Answer of question 2:

Here

p = (int *)pt;   // pt is pointer to an array of `4` integer

if you remove the (int *) cast, you will find that the compiler is giving a warning message on this statement. The reason is p and pt are not the compatible pointer types. The type of p is int * whereas the type of pt is int (*)[4]. This incompatible pointer assignment is working because the address of an array and address of first element of an array is numerically same though their type is different. Instead, you should do

p = &(*pt)[0];

From C Standards#6.5.2.1

The definition of the subscript operator [] is that E1[E2] is identical to (*((E1)+(E2)))

by this rule

&(*pt)[0] --> &(*((*pt)+(0))) --> ((*p)+(0)) --> *p

The operator & is used to get the address and the operator * is used for dereferencing.
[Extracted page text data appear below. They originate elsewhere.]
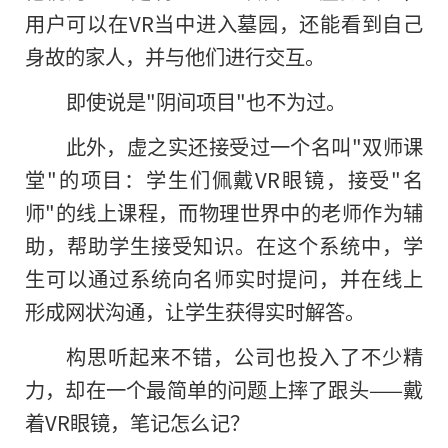
用户可以在VR当中进入墓园，还能看到自己
身故的家人，并与他们进行交互。
即使说是"阴间项目"也不为过。
此外，虚之实还接受过一个名叫"双师课
堂"的项目：学生们佩戴VR眼镜，接受"名
师"的线上课程，而物理世界中的老师作为辅
助，帮助学生接受知识。在这个系统中，学
生可以通过系统向名师实时提问，并在线上
形成网状沟通，让学生获得实时解答。
构思听起来不错，公司也投入了不少精
力，却在一个最简单的问题上摔了跟头——戴
着VR眼镜，笔记怎么记？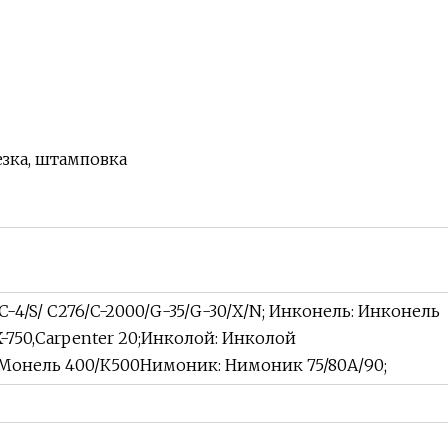
езка, штамповка
/C-4/S/ C276/C-2000/G-35/G-30/X/N; Инконель: Инконель
/X-750,Carpenter 20;Инколой: Инколой
 Монель 400/К500Нимоник: Нимоник 75/80А/90;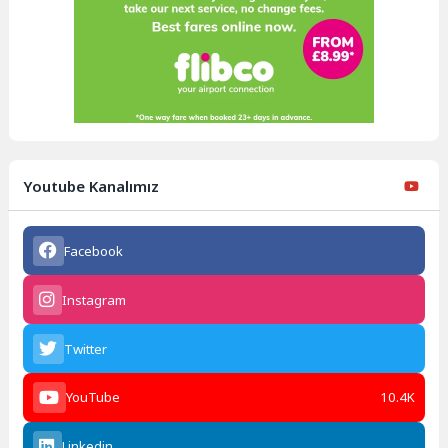
Youtube Kanalımız
Facebook
Instagram
Twitter
YouTube
10.4K
Linkedin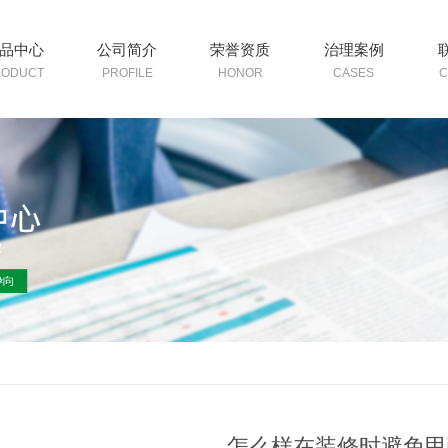
品中心
公司简介
荣誉资质
治理案例
RODUCT
PROFILE
HONOR
CASES
C
怎么样在装修时避免甲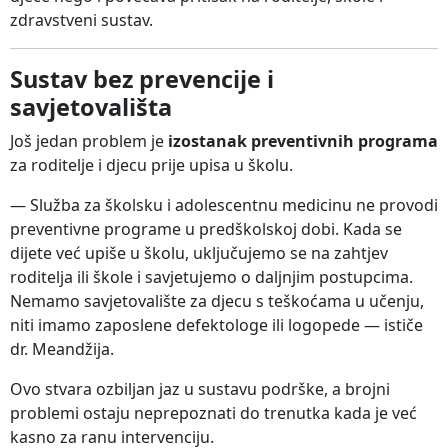
zdravstveni sustav.
Sustav bez prevencije i
savjetovališta
Još jedan problem je
izostanak preventivnih programa
za roditelje i djecu prije upisa u školu.
— Služba za školsku i adolescentnu medicinu ne provodi
preventivne programe u predškolskoj dobi. Kada se
dijete već upiše u školu, uključujemo se na zahtjev
roditelja ili škole i savjetujemo o daljnjim postupcima.
Nemamo savjetovalište za djecu s teškoćama u učenju,
niti imamo zaposlene defektologe ili logopede — ističe
dr. Meandžija.
Ovo stvara ozbiljan jaz u sustavu podrške, a brojni
problemi ostaju neprepoznati do trenutka kada je već
kasno za ranu intervenciju.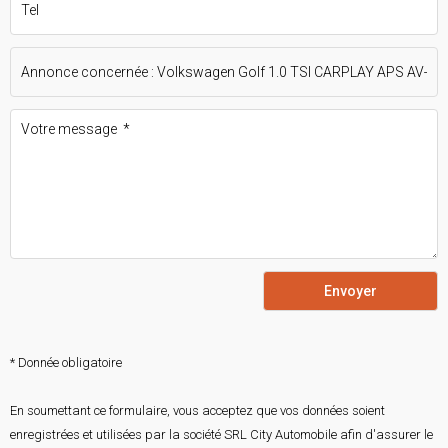
Envoyer
* Donnée obligatoire
En soumettant ce formulaire, vous acceptez que vos données soient
enregistrées et utilisées par la société SRL City Automobile afin d'assurer le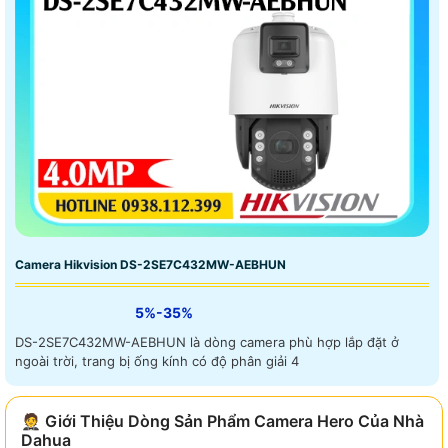
Camera Hikvision DS-2SE7C432MW-AEBHUN
5%-35%
DS-2SE7C432MW-AEBHUN là dòng camera phù hợp lắp đặt ở
ngoài trời, trang bị ống kính có độ phân giải 4
🤵 Giới Thiệu Dòng Sản Phẩm Camera Hero Của Nhà
Dahua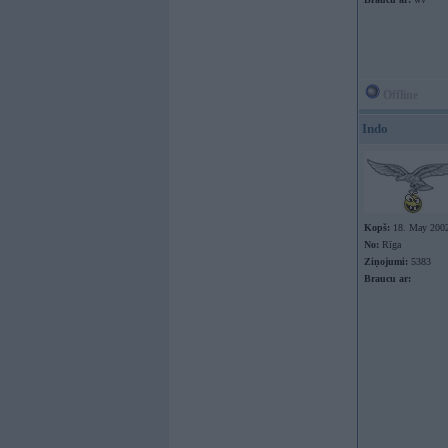
Offline
Indo
Kopš:
18. May 200
No:
Rīga
Ziņojumi:
5383
Braucu ar: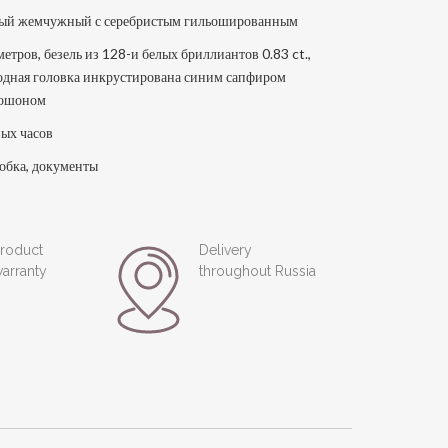
ый жемчужный с серебристым гильошированным
метров, безель из 128-и белых бриллиантов 0.83 ct.,
одная головка инкрустирована синим сапфиром
бошоном
ых часов
обка, документы
roduct
Delivery
arranty
throughout Russia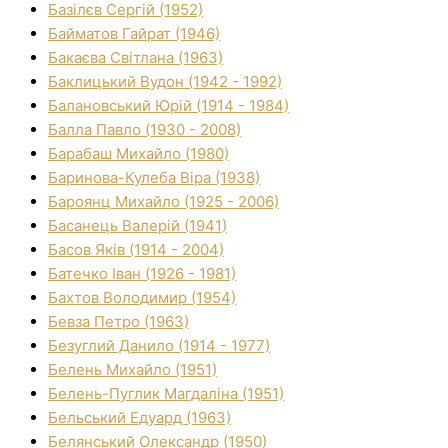
Базілєв Сергій (1952)
Байматов Гайрат (1946)
Бакаєва Світлана (1963)
Баклицький Вудон (1942 - 1992)
Балановський Юрій (1914 - 1984)
Балла Павло (1930 - 2008)
Барабаш Михайло (1980)
Баринова-Кулеба Віра (1938)
Бароянц Михайло (1925 - 2006)
Басанець Валерій (1941)
Басов Яків (1914 - 2004)
Батечко Іван (1926 - 1981)
Бахтов Володимир (1954)
Бевза Петро (1963)
Безуглий Данило (1914 - 1977)
Белень Михайло (1951)
Белень-Пуглик Магдаліна (1951)
Бельський Едуард (1963)
Белянський Олександр (1950)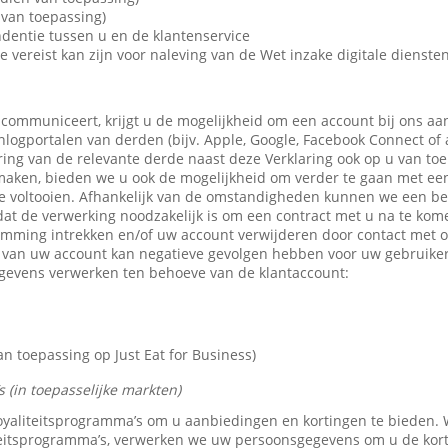
van toepassing)
dentie tussen u en de klantenservice
e vereist kan zijn voor naleving van de Wet inzake digitale dienste
 communiceert, krijgt u de mogelijkheid om een account bij ons aa
 inlogportalen van derden (bijv. Apple, Google, Facebook Connect of
ring van de relevante derde naast deze Verklaring ook op u van toe
maken, bieden we u ook de mogelijkheid om verder te gaan met een 
e voltooien. Afhankelijk van de omstandigheden kunnen we een b
dat de verwerking noodzakelijk is om een contract met u na te kom
emming intrekken en/of uw account verwijderen door contact met 
n van uw account kan negatieve gevolgen hebben voor uw gebruike
gevens verwerken ten behoeve van de klantaccount:
 toepassing op Just Eat for Business)
 (in toepasselijke markten)
 loyaliteitsprogramma’s om u aanbiedingen en kortingen te bieden
teitsprogramma’s, verwerken we uw persoonsgegevens om u de kor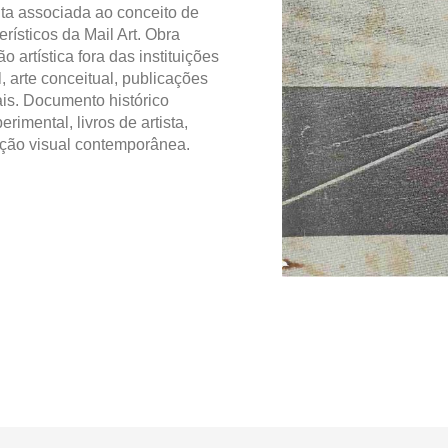
ita associada ao conceito de
ísticos da Mail Art. Obra
 artística fora das instituições
, arte conceitual, publicações
ais. Documento histórico
rimental, livros de artista,
ação visual contemporânea.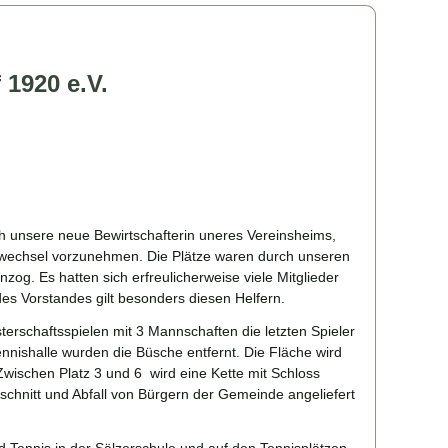
 1920 e.V.
uch unsere neue Bewirtschafterin uneres Vereinsheims,
allwechsel vorzunehmen. Die Plätze waren durch unseren
zog. Es hatten sich erfreulicherweise viele Mitglieder
des Vorstandes gilt besonders diesen Helfern.
terschaftsspielen mit 3 Mannschaften die letzten Spieler
nnishalle wurden die Büsche entfernt. Die Fläche wird
Zwischen Platz 3 und 6 wird eine Kette mit Schloss
chnitt und Abfall von Bürgern der Gemeinde angeliefert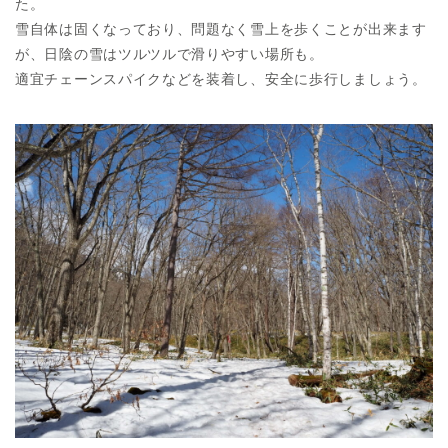
た。
雪自体は固くなっており、問題なく雪上を歩くことが出来ます
が、日陰の雪はツルツルで滑りやすい場所も。
適宜チェーンスパイクなどを装着し、安全に歩行しましょう。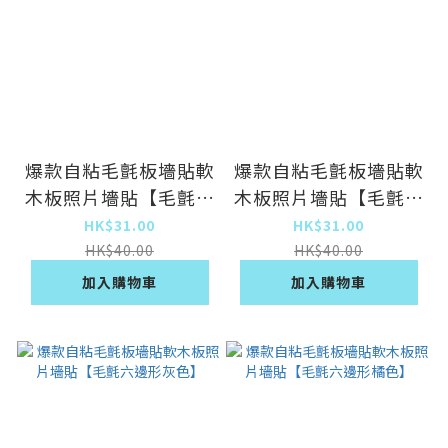
爆款自粘毛氈板墻貼軟
爆款自粘毛氈板墻貼軟
木板照片墻貼【毛氈六
木板照片墻貼【毛氈六
邊形紫色】
邊形駝色】
HK$31.00
HK$31.00
HK$40.00
HK$40.00
加入購物車
加入購物車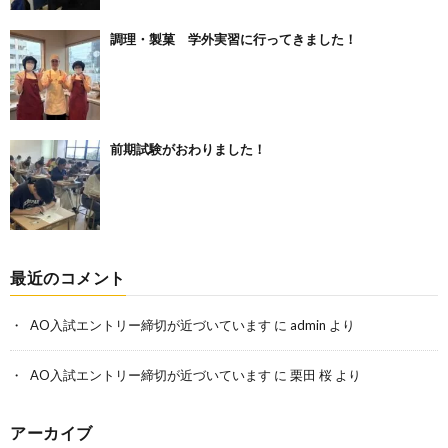
調理・製菓 学外実習に行ってきました！
前期試験がおわりました！
最近のコメント
AO入試エントリー締切が近づいています
に
admin
より
AO入試エントリー締切が近づいています
に
栗田 桜
より
アーカイブ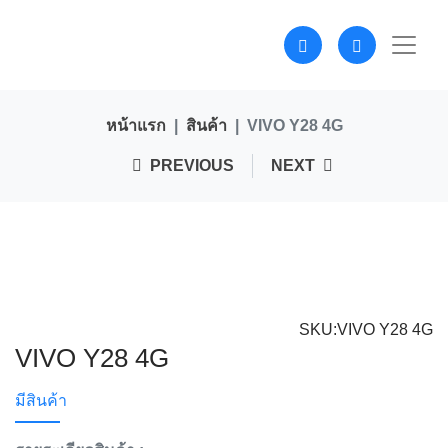
หน้าแรก
สินค้า
VIVO Y28 4G
PREVIOUS
NEXT
SKU:VIVO Y28 4G
VIVO Y28 4G
มีสินค้า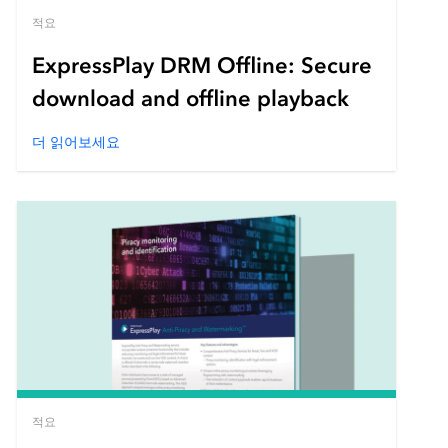
적요
ExpressPlay DRM Offline: Secure
download and offline playback
더 읽어보세요
적요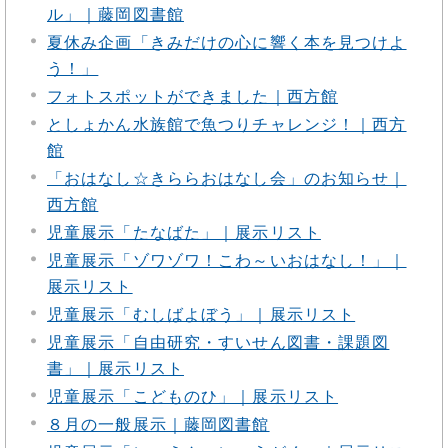
ル」｜藤岡図書館
夏休み企画「きみだけの心に響く本を見つけよ
う！」
フォトスポットができました｜西方館
としょかん水族館で魚つりチャレンジ！｜西方
館
「おはなし☆きららおはなし会」のお知らせ｜
西方館
児童展示「たなばた」｜展示リスト
児童展示「ゾワゾワ！こわ～いおはなし！」｜
展示リスト
児童展示「むしばよぼう」｜展示リスト
児童展示「自由研究・すいせん図書・課題図
書」｜展示リスト
児童展示「こどものひ」｜展示リスト
８月の一般展示｜藤岡図書館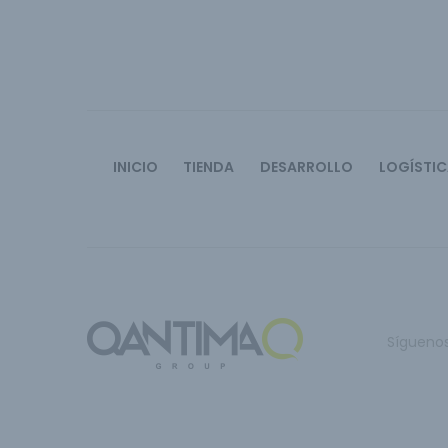
INICIO
TIENDA
DESARROLLO
LOGÍSTI
Sígueno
These operators cancel the effect of each other when used one after another.

Hence, this statement

p = &(*pt)[0];

is same as this statement

p = *pt;

Question 3: Am I correct thinking that I am incrementing each element here?

Answer of question 3:

Yes.
p is a pointer pointing to first element of array of 4 integer and its type is int * i.e. it can point to an object which is an int. When you are doing *p++, this will first dereference p and get the value at the address it is pointing to then the p will be incremented and pointing to next element of array.